The fact that I was sitting in the same room with a bunch of passionate feminists most likely brought all those semi-subconscious quibbles to the forefront. And, because I was now an adult who could call herself whatever she wanted to, I went with it.
A few years passed and a workplace snafu regarding my Social Security number prompted me to complete the transition legally. One downloaded name change petition and a few hundred bucks later, I was legally "Ebony Edwards-Ellis."

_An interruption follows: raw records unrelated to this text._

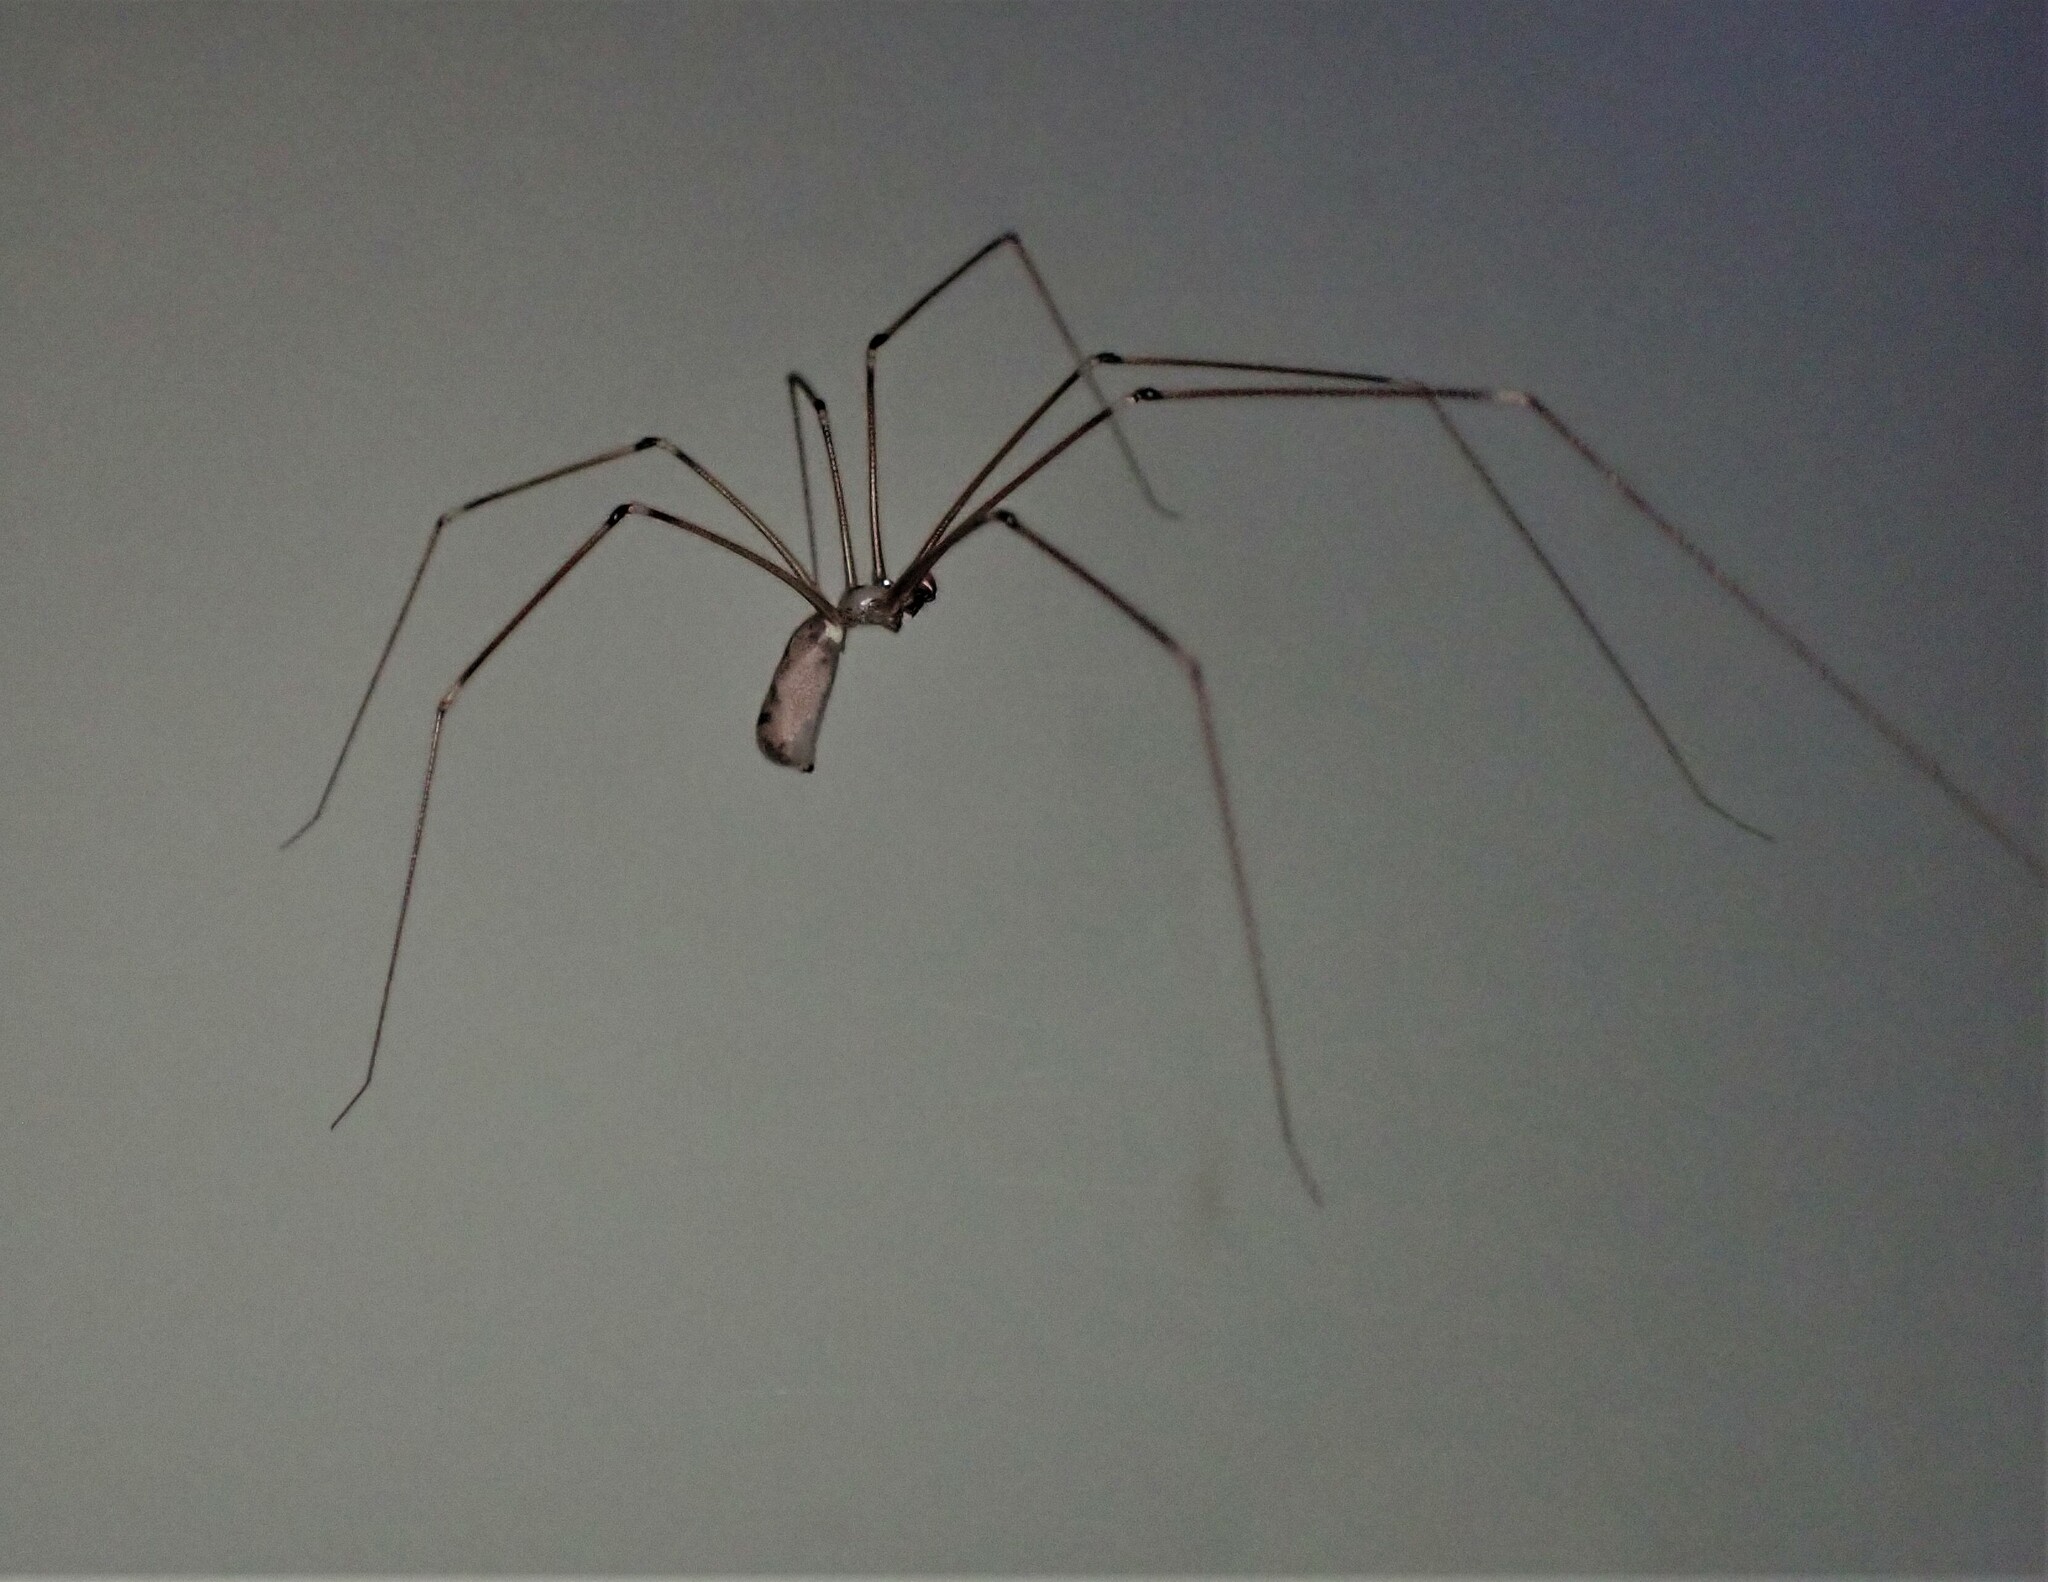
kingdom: Animalia
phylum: Arthropoda
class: Arachnida
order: Araneae
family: Pholcidae
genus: Pholcus
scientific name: Pholcus phalangioides
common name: Longbodied cellar spider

Now all my papers (state ID, debit card, Social Security card, etc.) bear that name. It is the only name that I have ever used on social media sites. It is the name emblazoned on the cover of my debut novel. It is the name on my resume, my lease, my W-2's. And, whenever I introduce myself to strangers, I put equal emphasis on both halves of my last name, making sure that the person knows that a hyphen marries the two.
Sure, there have been some minor aggravations to go along with this new last name. Having people only use half my last name (“Ms. Edwards”), being addressed as "Mrs. Ellis", and being forced to use computerized data entry sheets that don’t accept "special characters" in the name box are all the annoyances that come along with a twelve letter hyphenated surname.
But I love my new name and, finally satisfied that I have gone "far enough," plan to keep it. In addition to its alliterative qualities, my name looks good on a business card (and book cover). And, hopefully at some indeterminate time in the far-off future, on a tombstone, too.